WHAT IS NEEDED:
Write out every line of the rows below in the same order, without changing anything.

EXERCISE INPUT:
## Begin
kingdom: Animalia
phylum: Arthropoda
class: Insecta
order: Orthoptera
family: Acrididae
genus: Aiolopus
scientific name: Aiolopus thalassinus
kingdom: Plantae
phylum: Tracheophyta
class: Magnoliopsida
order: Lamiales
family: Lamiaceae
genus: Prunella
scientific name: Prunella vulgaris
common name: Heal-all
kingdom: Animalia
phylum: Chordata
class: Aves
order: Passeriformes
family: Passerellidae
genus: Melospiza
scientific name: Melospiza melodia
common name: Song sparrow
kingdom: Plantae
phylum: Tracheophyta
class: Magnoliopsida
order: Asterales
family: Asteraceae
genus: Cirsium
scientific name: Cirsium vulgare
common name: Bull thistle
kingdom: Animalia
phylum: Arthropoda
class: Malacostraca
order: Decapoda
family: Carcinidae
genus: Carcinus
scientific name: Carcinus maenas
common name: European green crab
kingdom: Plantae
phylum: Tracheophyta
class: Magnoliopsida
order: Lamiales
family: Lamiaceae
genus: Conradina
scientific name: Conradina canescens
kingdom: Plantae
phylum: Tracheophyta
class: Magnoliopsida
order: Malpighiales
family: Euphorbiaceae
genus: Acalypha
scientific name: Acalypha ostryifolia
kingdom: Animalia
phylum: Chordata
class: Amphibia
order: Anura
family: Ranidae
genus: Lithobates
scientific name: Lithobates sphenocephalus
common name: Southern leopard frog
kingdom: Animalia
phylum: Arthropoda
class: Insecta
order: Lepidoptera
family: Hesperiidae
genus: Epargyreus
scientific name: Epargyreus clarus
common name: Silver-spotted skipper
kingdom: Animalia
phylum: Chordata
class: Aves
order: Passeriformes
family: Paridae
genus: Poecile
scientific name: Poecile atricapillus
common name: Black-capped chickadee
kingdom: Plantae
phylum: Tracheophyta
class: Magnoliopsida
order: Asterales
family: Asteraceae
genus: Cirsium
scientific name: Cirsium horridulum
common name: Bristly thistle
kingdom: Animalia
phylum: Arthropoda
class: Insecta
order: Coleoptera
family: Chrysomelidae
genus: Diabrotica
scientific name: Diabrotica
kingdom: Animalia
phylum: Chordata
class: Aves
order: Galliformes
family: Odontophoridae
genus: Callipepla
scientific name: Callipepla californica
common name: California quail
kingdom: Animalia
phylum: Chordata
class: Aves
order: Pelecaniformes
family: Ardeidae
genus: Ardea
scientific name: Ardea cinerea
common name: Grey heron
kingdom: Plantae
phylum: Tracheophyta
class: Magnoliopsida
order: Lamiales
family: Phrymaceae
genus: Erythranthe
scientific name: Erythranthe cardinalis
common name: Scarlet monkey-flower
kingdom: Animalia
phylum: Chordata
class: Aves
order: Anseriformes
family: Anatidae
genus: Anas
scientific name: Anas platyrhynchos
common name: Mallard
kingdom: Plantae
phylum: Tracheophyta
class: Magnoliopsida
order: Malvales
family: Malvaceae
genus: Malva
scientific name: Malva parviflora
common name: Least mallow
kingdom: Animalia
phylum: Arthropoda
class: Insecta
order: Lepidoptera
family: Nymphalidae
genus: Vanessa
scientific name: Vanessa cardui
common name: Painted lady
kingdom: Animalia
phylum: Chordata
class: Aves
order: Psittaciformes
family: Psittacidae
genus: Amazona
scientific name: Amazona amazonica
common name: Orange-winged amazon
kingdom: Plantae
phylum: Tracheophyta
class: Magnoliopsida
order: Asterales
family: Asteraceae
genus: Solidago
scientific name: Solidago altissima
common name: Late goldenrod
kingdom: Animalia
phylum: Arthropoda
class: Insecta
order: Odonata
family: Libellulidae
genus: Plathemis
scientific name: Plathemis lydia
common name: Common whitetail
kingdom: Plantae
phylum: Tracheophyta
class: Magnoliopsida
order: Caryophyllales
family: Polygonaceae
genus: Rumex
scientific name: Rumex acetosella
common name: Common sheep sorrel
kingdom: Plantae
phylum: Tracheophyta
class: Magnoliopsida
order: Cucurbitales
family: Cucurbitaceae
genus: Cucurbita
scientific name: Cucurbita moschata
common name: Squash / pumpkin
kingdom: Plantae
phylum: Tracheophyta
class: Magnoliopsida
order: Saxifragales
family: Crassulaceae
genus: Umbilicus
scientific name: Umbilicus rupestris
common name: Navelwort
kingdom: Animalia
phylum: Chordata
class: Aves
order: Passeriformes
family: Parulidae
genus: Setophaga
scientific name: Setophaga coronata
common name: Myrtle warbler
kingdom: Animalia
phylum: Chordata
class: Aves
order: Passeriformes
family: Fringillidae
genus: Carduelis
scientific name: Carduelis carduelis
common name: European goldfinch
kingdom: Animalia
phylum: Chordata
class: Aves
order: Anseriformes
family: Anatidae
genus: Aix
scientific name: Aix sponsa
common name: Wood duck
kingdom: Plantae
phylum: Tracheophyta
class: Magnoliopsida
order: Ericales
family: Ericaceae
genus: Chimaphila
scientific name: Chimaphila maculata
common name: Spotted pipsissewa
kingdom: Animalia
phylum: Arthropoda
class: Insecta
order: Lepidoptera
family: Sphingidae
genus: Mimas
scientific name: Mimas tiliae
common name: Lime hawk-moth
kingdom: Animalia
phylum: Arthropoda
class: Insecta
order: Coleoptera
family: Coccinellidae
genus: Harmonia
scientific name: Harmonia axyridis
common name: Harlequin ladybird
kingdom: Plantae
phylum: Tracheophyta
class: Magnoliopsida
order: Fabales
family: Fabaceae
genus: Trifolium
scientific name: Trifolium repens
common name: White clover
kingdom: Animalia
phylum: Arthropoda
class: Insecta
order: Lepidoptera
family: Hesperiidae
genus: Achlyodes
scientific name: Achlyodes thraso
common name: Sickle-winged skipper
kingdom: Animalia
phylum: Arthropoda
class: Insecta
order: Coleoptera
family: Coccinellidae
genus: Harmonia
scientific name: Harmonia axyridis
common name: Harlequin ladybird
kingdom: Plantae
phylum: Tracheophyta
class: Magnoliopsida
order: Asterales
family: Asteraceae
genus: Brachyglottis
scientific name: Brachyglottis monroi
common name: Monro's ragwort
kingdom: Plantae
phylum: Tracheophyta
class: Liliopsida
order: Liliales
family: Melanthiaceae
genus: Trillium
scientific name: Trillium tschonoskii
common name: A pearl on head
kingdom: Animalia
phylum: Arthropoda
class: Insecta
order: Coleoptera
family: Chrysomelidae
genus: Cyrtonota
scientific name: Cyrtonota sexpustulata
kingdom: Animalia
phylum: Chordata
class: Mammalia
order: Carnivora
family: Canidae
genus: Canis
## End
TASK RESPONSE:
kingdom: Animalia
phylum: Arthropoda
class: Insecta
order: Orthoptera
family: Acrididae
genus: Aiolopus
scientific name: Aiolopus thalassinus
kingdom: Plantae
phylum: Tracheophyta
class: Magnoliopsida
order: Lamiales
family: Lamiaceae
genus: Prunella
scientific name: Prunella vulgaris
common name: Heal-all
kingdom: Animalia
phylum: Chordata
class: Aves
order: Passeriformes
family: Passerellidae
genus: Melospiza
scientific name: Melospiza melodia
common name: Song sparrow
kingdom: Plantae
phylum: Tracheophyta
class: Magnoliopsida
order: Asterales
family: Asteraceae
genus: Cirsium
scientific name: Cirsium vulgare
common name: Bull thistle
kingdom: Animalia
phylum: Arthropoda
class: Malacostraca
order: Decapoda
family: Carcinidae
genus: Carcinus
scientific name: Carcinus maenas
common name: European green crab
kingdom: Plantae
phylum: Tracheophyta
class: Magnoliopsida
order: Lamiales
family: Lamiaceae
genus: Conradina
scientific name: Conradina canescens
kingdom: Plantae
phylum: Tracheophyta
class: Magnoliopsida
order: Malpighiales
family: Euphorbiaceae
genus: Acalypha
scientific name: Acalypha ostryifolia
kingdom: Animalia
phylum: Chordata
class: Amphibia
order: Anura
family: Ranidae
genus: Lithobates
scientific name: Lithobates sphenocephalus
common name: Southern leopard frog
kingdom: Animalia
phylum: Arthropoda
class: Insecta
order: Lepidoptera
family: Hesperiidae
genus: Epargyreus
scientific name: Epargyreus clarus
common name: Silver-spotted skipper
kingdom: Animalia
phylum: Chordata
class: Aves
order: Passeriformes
family: Paridae
genus: Poecile
scientific name: Poecile atricapillus
common name: Black-capped chickadee
kingdom: Plantae
phylum: Tracheophyta
class: Magnoliopsida
order: Asterales
family: Asteraceae
genus: Cirsium
scientific name: Cirsium horridulum
common name: Bristly thistle
kingdom: Animalia
phylum: Arthropoda
class: Insecta
order: Coleoptera
family: Chrysomelidae
genus: Diabrotica
scientific name: Diabrotica
kingdom: Animalia
phylum: Chordata
class: Aves
order: Galliformes
family: Odontophoridae
genus: Callipepla
scientific name: Callipepla californica
common name: California quail
kingdom: Animalia
phylum: Chordata
class: Aves
order: Pelecaniformes
family: Ardeidae
genus: Ardea
scientific name: Ardea cinerea
common name: Grey heron
kingdom: Plantae
phylum: Tracheophyta
class: Magnoliopsida
order: Lamiales
family: Phrymaceae
genus: Erythranthe
scientific name: Erythranthe cardinalis
common name: Scarlet monkey-flower
kingdom: Animalia
phylum: Chordata
class: Aves
order: Anseriformes
family: Anatidae
genus: Anas
scientific name: Anas platyrhynchos
common name: Mallard
kingdom: Plantae
phylum: Tracheophyta
class: Magnoliopsida
order: Malvales
family: Malvaceae
genus: Malva
scientific name: Malva parviflora
common name: Least mallow
kingdom: Animalia
phylum: Arthropoda
class: Insecta
order: Lepidoptera
family: Nymphalidae
genus: Vanessa
scientific name: Vanessa cardui
common name: Painted lady
kingdom: Animalia
phylum: Chordata
class: Aves
order: Psittaciformes
family: Psittacidae
genus: Amazona
scientific name: Amazona amazonica
common name: Orange-winged amazon
kingdom: Plantae
phylum: Tracheophyta
class: Magnoliopsida
order: Asterales
family: Asteraceae
genus: Solidago
scientific name: Solidago altissima
common name: Late goldenrod
kingdom: Animalia
phylum: Arthropoda
class: Insecta
order: Odonata
family: Libellulidae
genus: Plathemis
scientific name: Plathemis lydia
common name: Common whitetail
kingdom: Plantae
phylum: Tracheophyta
class: Magnoliopsida
order: Caryophyllales
family: Polygonaceae
genus: Rumex
scientific name: Rumex acetosella
common name: Common sheep sorrel
kingdom: Plantae
phylum: Tracheophyta
class: Magnoliopsida
order: Cucurbitales
family: Cucurbitaceae
genus: Cucurbita
scientific name: Cucurbita moschata
common name: Squash / pumpkin
kingdom: Plantae
phylum: Tracheophyta
class: Magnoliopsida
order: Saxifragales
family: Crassulaceae
genus: Umbilicus
scientific name: Umbilicus rupestris
common name: Navelwort
kingdom: Animalia
phylum: Chordata
class: Aves
order: Passeriformes
family: Parulidae
genus: Setophaga
scientific name: Setophaga coronata
common name: Myrtle warbler
kingdom: Animalia
phylum: Chordata
class: Aves
order: Passeriformes
family: Fringillidae
genus: Carduelis
scientific name: Carduelis carduelis
common name: European goldfinch
kingdom: Animalia
phylum: Chordata
class: Aves
order: Anseriformes
family: Anatidae
genus: Aix
scientific name: Aix sponsa
common name: Wood duck
kingdom: Plantae
phylum: Tracheophyta
class: Magnoliopsida
order: Ericales
family: Ericaceae
genus: Chimaphila
scientific name: Chimaphila maculata
common name: Spotted pipsissewa
kingdom: Animalia
phylum: Arthropoda
class: Insecta
order: Lepidoptera
family: Sphingidae
genus: Mimas
scientific name: Mimas tiliae
common name: Lime hawk-moth
kingdom: Animalia
phylum: Arthropoda
class: Insecta
order: Coleoptera
family: Coccinellidae
genus: Harmonia
scientific name: Harmonia axyridis
common name: Harlequin ladybird
kingdom: Plantae
phylum: Tracheophyta
class: Magnoliopsida
order: Fabales
family: Fabaceae
genus: Trifolium
scientific name: Trifolium repens
common name: White clover
kingdom: Animalia
phylum: Arthropoda
class: Insecta
order: Lepidoptera
family: Hesperiidae
genus: Achlyodes
scientific name: Achlyodes thraso
common name: Sickle-winged skipper
kingdom: Animalia
phylum: Arthropoda
class: Insecta
order: Coleoptera
family: Coccinellidae
genus: Harmonia
scientific name: Harmonia axyridis
common name: Harlequin ladybird
kingdom: Plantae
phylum: Tracheophyta
class: Magnoliopsida
order: Asterales
family: Asteraceae
genus: Brachyglottis
scientific name: Brachyglottis monroi
common name: Monro's ragwort
kingdom: Plantae
phylum: Tracheophyta
class: Liliopsida
order: Liliales
family: Melanthiaceae
genus: Trillium
scientific name: Trillium tschonoskii
common name: A pearl on head
kingdom: Animalia
phylum: Arthropoda
class: Insecta
order: Coleoptera
family: Chrysomelidae
genus: Cyrtonota
scientific name: Cyrtonota sexpustulata
kingdom: Animalia
phylum: Chordata
class: Mammalia
order: Carnivora
family: Canidae
genus: Canis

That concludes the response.